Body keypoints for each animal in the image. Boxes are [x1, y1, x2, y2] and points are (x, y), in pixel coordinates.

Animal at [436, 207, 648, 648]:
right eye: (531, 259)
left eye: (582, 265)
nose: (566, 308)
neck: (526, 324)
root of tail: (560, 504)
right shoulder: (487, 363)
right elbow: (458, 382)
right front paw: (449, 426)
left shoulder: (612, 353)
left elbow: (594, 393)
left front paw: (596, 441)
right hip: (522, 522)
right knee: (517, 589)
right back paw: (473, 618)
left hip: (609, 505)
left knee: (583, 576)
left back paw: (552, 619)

--- --- ---

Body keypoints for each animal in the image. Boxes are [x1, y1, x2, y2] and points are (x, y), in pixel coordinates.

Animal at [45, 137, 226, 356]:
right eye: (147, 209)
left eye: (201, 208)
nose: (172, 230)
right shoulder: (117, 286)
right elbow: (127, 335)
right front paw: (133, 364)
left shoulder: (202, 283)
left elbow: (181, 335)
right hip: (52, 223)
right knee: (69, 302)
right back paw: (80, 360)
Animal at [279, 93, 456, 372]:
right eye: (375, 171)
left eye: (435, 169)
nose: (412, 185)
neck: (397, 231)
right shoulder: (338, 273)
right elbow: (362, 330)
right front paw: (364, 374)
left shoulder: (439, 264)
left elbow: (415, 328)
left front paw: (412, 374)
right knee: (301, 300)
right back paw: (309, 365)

--- --- ---

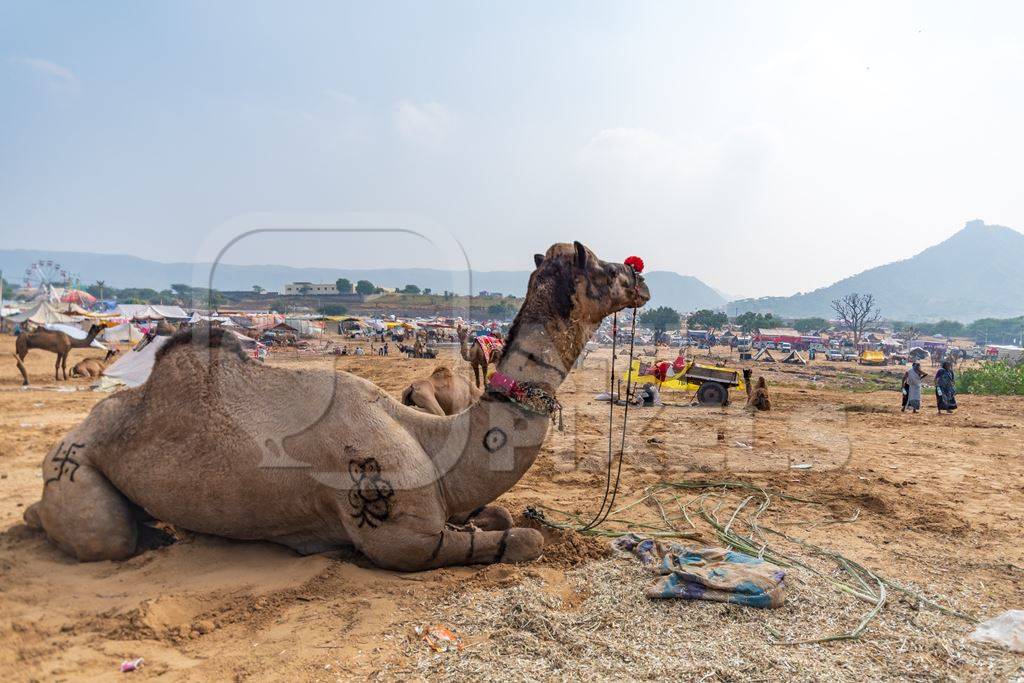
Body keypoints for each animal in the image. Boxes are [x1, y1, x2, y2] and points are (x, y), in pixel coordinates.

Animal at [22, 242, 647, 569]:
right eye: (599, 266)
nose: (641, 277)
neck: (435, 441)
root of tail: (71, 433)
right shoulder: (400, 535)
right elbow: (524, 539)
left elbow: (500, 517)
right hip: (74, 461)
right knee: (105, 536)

--- --- ---

● ABOUT THIS EXERCISE
Restate word for word the entries above, starting at the line with "neck: (435, 441)" and ending at the line with "right knee: (105, 536)", inclusive, and no others.

● EXERCISE OUTPUT
neck: (435, 441)
root of tail: (71, 433)
right shoulder: (400, 535)
right elbow: (524, 539)
left elbow: (500, 517)
right hip: (74, 461)
right knee: (105, 536)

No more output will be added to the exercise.